Ударил ею слегка наискосок, по различным сплавам, и застонал про себя…

Наступили двадцать пять тактов паузы, и Роджер поглядел на альтиста, который даже искоса не посматривал на литовских юношей.

Видно, совсем дело плохо, если альтист не интересуется. Видно, совсем никудышные артистики!..

Надо было Мушарафа позвать сегодня. Мнение его послушать!

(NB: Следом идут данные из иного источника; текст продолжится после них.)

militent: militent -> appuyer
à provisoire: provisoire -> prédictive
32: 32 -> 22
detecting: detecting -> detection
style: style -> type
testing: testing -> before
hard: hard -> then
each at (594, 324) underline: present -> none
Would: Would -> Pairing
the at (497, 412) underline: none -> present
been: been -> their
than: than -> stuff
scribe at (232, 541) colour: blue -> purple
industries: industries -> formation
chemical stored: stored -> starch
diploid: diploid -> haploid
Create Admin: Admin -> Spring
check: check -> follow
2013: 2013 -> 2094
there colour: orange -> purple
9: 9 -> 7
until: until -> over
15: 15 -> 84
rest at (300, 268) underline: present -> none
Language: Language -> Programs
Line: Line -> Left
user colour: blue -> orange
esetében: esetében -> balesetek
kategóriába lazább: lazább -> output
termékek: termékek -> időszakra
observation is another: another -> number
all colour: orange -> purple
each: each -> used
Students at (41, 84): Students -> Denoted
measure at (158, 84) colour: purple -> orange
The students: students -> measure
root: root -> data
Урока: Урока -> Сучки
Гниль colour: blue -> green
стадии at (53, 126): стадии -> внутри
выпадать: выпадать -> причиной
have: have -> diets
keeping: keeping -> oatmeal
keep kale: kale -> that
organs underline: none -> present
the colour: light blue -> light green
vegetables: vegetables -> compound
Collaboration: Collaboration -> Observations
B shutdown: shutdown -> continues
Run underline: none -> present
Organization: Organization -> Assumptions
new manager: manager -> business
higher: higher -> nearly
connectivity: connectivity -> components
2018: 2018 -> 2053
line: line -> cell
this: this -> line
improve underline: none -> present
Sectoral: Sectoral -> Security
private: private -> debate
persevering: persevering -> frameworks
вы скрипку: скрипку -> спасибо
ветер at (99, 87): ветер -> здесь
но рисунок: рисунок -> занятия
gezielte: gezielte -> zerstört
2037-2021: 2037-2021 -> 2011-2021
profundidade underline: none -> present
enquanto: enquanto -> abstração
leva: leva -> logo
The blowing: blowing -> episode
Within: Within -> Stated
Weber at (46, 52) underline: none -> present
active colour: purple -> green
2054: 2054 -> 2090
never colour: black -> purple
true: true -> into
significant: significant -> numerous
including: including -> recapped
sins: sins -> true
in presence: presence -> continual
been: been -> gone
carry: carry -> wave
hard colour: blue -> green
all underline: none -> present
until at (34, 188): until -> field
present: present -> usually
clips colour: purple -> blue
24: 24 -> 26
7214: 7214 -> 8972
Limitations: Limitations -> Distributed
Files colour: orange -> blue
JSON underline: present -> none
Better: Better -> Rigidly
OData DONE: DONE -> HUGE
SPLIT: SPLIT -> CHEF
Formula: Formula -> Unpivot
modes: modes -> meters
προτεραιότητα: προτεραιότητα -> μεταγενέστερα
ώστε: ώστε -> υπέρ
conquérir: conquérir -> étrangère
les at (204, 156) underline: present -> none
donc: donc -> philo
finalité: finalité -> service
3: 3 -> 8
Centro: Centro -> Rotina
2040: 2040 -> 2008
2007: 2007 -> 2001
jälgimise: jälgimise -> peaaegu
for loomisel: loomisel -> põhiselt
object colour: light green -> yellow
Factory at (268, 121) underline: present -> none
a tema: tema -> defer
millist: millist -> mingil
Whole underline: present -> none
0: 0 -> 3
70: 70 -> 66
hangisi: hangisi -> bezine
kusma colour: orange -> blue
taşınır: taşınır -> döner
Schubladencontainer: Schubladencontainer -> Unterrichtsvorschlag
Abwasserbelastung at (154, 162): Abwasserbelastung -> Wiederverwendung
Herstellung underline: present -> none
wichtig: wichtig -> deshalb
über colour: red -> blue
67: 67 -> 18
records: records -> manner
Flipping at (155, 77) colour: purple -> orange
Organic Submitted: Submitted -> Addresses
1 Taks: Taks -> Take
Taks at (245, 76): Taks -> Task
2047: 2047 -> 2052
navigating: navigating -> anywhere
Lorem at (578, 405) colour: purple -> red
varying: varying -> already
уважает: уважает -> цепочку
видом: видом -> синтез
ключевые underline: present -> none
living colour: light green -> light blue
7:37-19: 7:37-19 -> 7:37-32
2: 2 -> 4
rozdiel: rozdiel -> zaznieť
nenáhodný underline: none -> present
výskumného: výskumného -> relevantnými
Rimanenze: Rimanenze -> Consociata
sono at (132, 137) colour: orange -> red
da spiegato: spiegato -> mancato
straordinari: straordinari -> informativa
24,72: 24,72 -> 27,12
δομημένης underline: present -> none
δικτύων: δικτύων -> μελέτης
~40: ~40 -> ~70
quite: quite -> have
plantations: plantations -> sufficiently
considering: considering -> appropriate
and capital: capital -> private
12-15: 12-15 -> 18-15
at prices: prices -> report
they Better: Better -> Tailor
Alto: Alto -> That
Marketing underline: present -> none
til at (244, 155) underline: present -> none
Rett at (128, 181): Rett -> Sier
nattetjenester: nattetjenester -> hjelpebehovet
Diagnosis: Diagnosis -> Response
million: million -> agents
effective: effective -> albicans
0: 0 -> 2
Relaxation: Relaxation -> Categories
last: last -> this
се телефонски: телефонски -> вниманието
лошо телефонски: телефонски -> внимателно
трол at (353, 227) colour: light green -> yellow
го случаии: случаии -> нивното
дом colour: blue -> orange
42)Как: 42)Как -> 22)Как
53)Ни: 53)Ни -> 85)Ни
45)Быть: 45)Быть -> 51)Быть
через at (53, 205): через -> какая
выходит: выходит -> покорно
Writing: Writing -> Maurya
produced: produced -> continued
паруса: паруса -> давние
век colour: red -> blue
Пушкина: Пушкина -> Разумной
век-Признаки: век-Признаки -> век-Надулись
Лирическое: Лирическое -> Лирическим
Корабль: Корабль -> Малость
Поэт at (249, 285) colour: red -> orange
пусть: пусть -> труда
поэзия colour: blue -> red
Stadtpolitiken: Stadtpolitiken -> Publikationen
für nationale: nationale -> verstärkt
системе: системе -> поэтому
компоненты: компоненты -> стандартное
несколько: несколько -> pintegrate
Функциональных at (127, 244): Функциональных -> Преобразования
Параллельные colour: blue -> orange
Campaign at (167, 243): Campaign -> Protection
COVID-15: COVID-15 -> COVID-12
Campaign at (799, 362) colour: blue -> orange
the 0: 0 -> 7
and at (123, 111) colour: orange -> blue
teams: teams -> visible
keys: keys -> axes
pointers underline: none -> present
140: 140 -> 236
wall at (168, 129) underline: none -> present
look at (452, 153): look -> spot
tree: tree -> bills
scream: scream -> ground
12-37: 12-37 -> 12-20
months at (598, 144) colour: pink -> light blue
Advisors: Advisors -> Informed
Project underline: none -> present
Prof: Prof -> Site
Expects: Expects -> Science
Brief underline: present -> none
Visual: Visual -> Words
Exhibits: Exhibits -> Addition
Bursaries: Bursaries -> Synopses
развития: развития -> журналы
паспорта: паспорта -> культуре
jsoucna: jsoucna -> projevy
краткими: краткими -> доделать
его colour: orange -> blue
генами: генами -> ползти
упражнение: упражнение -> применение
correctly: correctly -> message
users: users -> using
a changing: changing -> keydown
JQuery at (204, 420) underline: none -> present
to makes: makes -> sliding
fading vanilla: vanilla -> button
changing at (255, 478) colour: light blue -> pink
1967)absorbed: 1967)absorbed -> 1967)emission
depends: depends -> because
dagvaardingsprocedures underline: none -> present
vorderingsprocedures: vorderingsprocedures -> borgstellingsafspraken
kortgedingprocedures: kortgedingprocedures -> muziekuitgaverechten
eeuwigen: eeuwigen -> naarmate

Пауза кончилась, и Роджер со всей затаенной страстью принялся солировать. При этом он использовал до шестнадцати палочек, меняя их так ловко, что любой фокусник мог бы позавидовать… Выдергивал из чехлов! Засовывал обратно!.. Нейлон вокруг подмышек пропитался большими темными кругами… Все в душе пело, все в теле подпевало душе, в мозгу вспыхивали крошечные молнии, сладко туманя рассудок… И…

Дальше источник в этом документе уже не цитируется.